### What to work on
In the records below, find the line containing "reg [2:0] Entrada0, Entrada1, Entrada2;", then reproduce that line and every one after it to the end, exactly and alone.

[Image and design file data]
- - - -

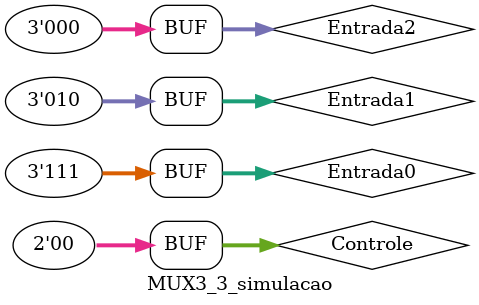
<source format=v>
`include "../src/MUX3_3.v"

module MUX3_3_simulacao;
  reg [2:0] Entrada0, Entrada1, Entrada2;
  reg [1:0] Controle;
  wire [2:0] Resultado;

  initial begin
    $monitor("Time=%0d Entrada0=%b Entrada1=%b Entrada2=%b Controle=%b Resultado=%b",
    $time, Entrada0, Entrada1, Entrada2, Controle, Resultado);
    
  end

  initial begin
    Entrada0 <= 3'b111;
    Entrada1 <= 3'b010;
    Entrada2 <= 3'b000;
    Controle <= 2'b00;
  end

  always begin
    #1 Controle <= 2'b01;
    #1 Controle <= 2'b10;
    #1 Controle <= 2'b00;
  end

  MUX3_3 MUX3_3Canais(Entrada0, Entrada1, Entrada2, Controle, Resultado);

endmodule
</source>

- - - -

### Completed exercise
  reg [2:0] Entrada0, Entrada1, Entrada2;
  reg [1:0] Controle;
  wire [2:0] Resultado;

  initial begin
    $monitor("Time=%0d Entrada0=%b Entrada1=%b Entrada2=%b Controle=%b Resultado=%b",
    $time, Entrada0, Entrada1, Entrada2, Controle, Resultado);
    
  end

  initial begin
    Entrada0 <= 3'b111;
    Entrada1 <= 3'b010;
    Entrada2 <= 3'b000;
    Controle <= 2'b00;
  end

  always begin
    #1 Controle <= 2'b01;
    #1 Controle <= 2'b10;
    #1 Controle <= 2'b00;
  end

  MUX3_3 MUX3_3Canais(Entrada0, Entrada1, Entrada2, Controle, Resultado);

endmodule
</source>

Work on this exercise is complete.